His remarks indicate the final form for MSNBC, devoted over the past few years to presenting the news through a progressive lens, has yet to be achieved. MSNBC’s ratings have dropped significantly over the past two years as it veered away from coverage of breaking news. The network’s viewership losses have outpaced those of the collective cable-news juggernaut: While the total median viewership for Fox News Channel, CNN and MSNBC over a 24-hour period fell 7% in 2014, according to Pew Research Center analysis of Nielsen data, MSNBC’s tumbled 14%.
Change at the network in recent weeks has been swift and definite. Already, regular hosts like Ed Schultz and Reverend Al Sharpton have been moved off the weekday daytime grid. Executives have set up two-hour chunks of time anchored by Thomas Roberts and Kate Snow devoted to the news of the day, followed by Chuck Todd hosting a daily version of NBC perennial “Meet The Press,” which Lack believes will become a signature segment for MSNBC. “That’s going to be a nice franchise for us,” he said.
Now executives are considering an expansion of “Morning Joe,” MSNBC’s early-day programming block featuring Joe Scarborough and Mika Brzezinski. “It’s on at 6 to 9 a.m. in the eastern time zone. It isn’t really seen as much in Los Angeles as we’d like to to be – in Los Angeles, where it’s 3 a.m., or San Francisco or Seattle,” Lack explained. “I’m just looking at ways to extend some of the good work that Joe and Mika are doing and turn it around, expand it.” A decision on how to proceed has not been finalized, Lack said. “In my view, it is the most influential program in cable news in the morning, and I think it’s missing an opportunity in the west.”
While recent moves have focused more on programs that directly play off the headlines, Lack said the network could run other types of shows during the day. NBC News, he said, has a natural facility for covering breaking events. “That’s what we do and MSNBC was missing some of that, and now it isn’t,” he noted, But that is not the only theme that could show up in MSNBC programming: “We’ve got a lot of programming ideas” that are in the testing phase, he said, declining to elaborate further.

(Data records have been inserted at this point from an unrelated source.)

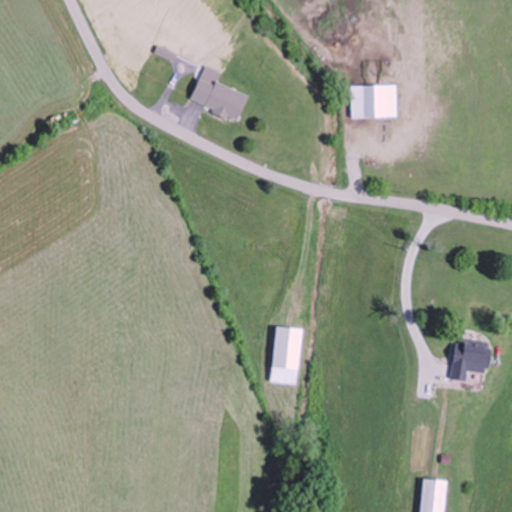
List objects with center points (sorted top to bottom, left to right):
building: (219, 99)
road: (253, 169)
building: (471, 339)
building: (286, 356)
building: (462, 410)
building: (434, 490)
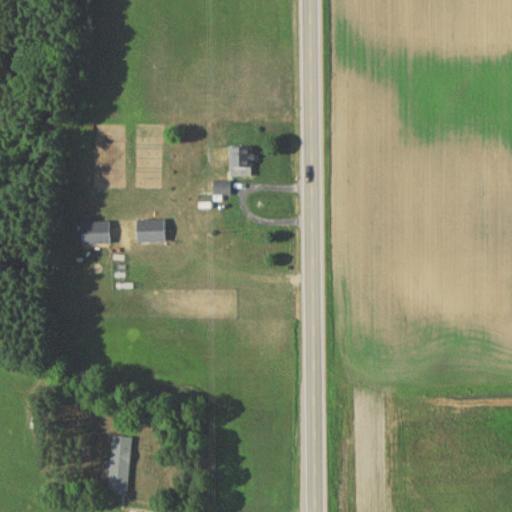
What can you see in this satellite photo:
building: (242, 164)
building: (152, 234)
building: (97, 236)
road: (312, 256)
building: (121, 467)
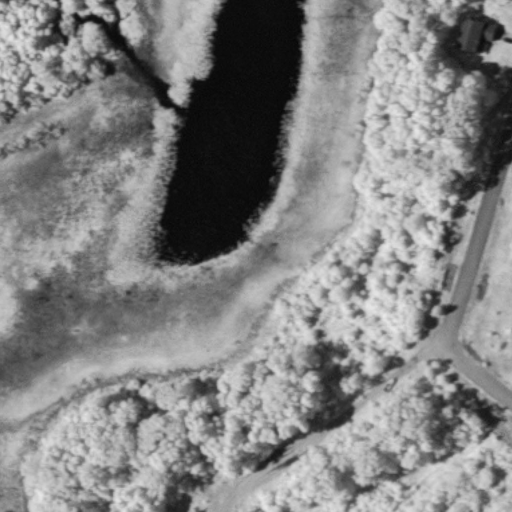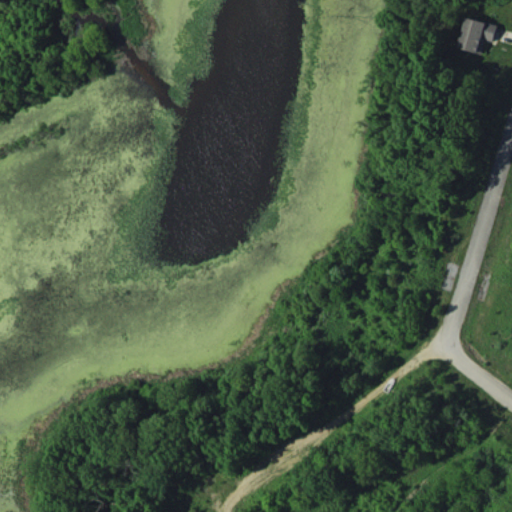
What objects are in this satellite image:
building: (478, 34)
road: (466, 267)
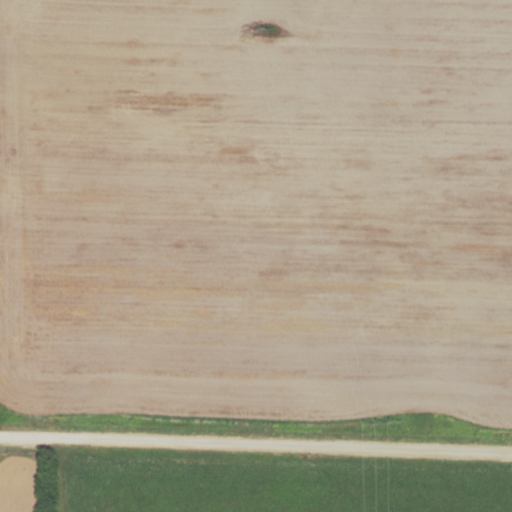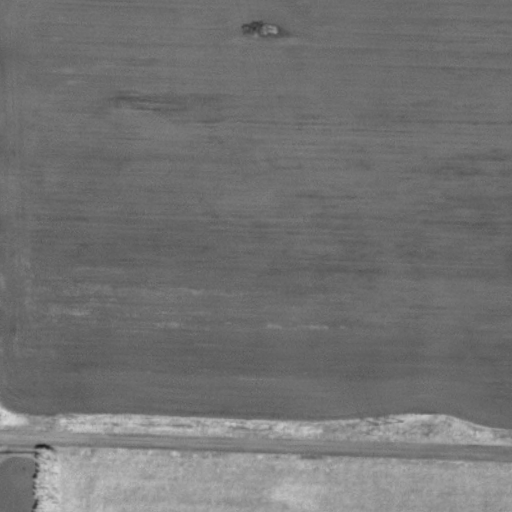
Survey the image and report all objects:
power tower: (268, 30)
power tower: (389, 423)
road: (255, 445)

Lack is pleased with Brian Williams’ debut on MSNBC. The former “NBC Nightly News” anchor is assigned to cover live, breaking-news events on MSNBC and “that’s the skill that he most loves to employ,” said Lack. Williams has anchored MSNBC’s coverage of Pope Francis’ visit to the United States, the recent Oregon shootings and a few other moments. Williams was off the air for about seven months after disclosing he embellished details about an NBC News reporting trip he made to Iraq, and NBCUniversal investigated that incident as well as other details about the newsman and the way he described in public other reporting trips. “The viewer feedback, the feedback among his colleagues has been very positive,” Lack said.
The executive also praised Phil Griffin, president of MSNBC and Deborah Turness, president of NBC News, suggesting their positions were secure under his aegis. Griffin, he said, has guided MSNBC through several incarnations and Turness’ experience as a producer was helping to boost the performance of NBC News programs like “Meet the Press,” which has gained momentum under Chuck Todd, and “Today,” which has made strides in the ratings most important to advertisers against ABC’s “Good Morning America.”
“At our core, we are all producers and we love journalism and we love television, and we love the digital opportunities that are sitting with us now,” he said. He declined to brag about “Today” or to suggest the morning show would overtake its ABC rival. “It’s always competitive,” he noted. “It will continue to move along on what I think is a very good trajectory.”